The shirt probably cost me $12.99.
Target took its cut of profit; the manufacturer must have made a killing.
For whatever reason, I felt a pang of consciousness that morning. I assuaged it by saying a little thank you, hoping that it would echo across the universe and land as a whisper in that someone's ear. I just hoped that someone wasn't a child.
Knowing as little as I did about the garment industry, I'd thought child labor was the worst of it.
I thought my evanescent gratitude was enough to reconcile my complacency.
Upon seeing Taslima Akhter's devastating photograph, however, I learned more about the people behind that label; that 'someone' who might have spent a passing moment caressing the cloth that caressed my son's back.
She was a mother. (Someone else's mother.) She was a sister. (Someone else's sister.) She was a daughter. (Someone else's daughter.)
Who she was to him, that man reaching across terror, across imminent death, to envelope her in a final embrace, I can only speculate.
A stranger? A relative? An employee? A friend?
A Bangladeshi activist and photographer, Akhter writes the following about the photograph, which appears in this week's TIME International:
I spent the entire day the building collapsed on the scene, watching as injured garment workers were being rescued from the rubble.
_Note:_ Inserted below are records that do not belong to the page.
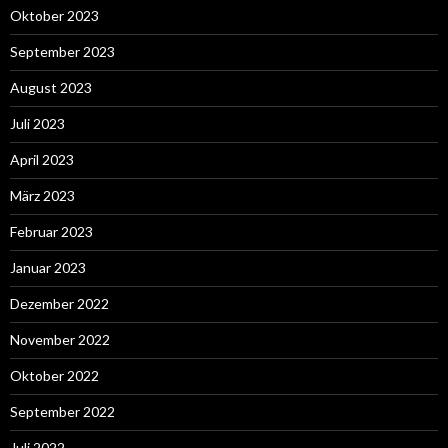
Oktober 2023
September 2023
August 2023
Juli 2023
April 2023
März 2023
Februar 2023
Januar 2023
Dezember 2022
November 2022
Oktober 2022
September 2022
Juli 2022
I remember the frightened eyes of relatives -- I was exhausted both mentally and physically. Around 2 a.m., I found a couple embracing each other in the rubble. The lower parts of their bodies were buried under the concrete. The blood from the eyes of the man ran like a tear. When I saw the couple, I couldn't believe it. I felt like I knew them -- they felt very close to me. I looked at who they were in their last moments as they stood together and tried to save each other -- to save their beloved lives.
Every time I look back to this photo, I feel uncomfortable -- it haunts me. It's as if they are saying to me, we are not a number -- not only cheap labor and cheap lives. We are human beings like you. Our life is precious like yours, and our dreams are precious too.
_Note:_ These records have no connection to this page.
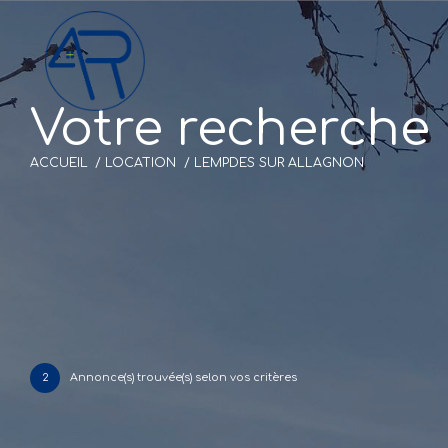
V
o
t
r
e
r
e
c
h
e
r
c
h
e
ACCUEIL
LOCATION
LEMPDES SUR ALLAGNON
2
Annonce(s) trouvée(s) selon vos critères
Certainly their lives were as precious to someone else as my son's life is to me.
The morning I put the $12.99 shirt on him, I gave him a hug and a kiss as I always do after we get dressed. I wonder if it occurred to me then that his "Made In Bangladesh" shirt spent more time embracing my boy that day than I did? After seeing Akhter's photograph, it certainly occurs to me now.
Pat Robertson says we ought to pray over the clothes we buy in thrift shops in case demons should linger in the stitches and buttons. I believe Robertson is in possession of a fantastically paranoid imagination when it comes to most of the things he espouses, but I do believe that fabric is capable of its own kind of memory.
Akhter's photograph merely captured that memory in pixels. A memory of a mother, a daughter, a sister and her friend at the end trapped in a final embrace. More than a whispered thank you echoing across the universe, it's a silent scream demanding a response across the globe.
Though we mothers/consumers dress our children with love each and every morning, the time has come for us to purchase their clothing with equal awareness.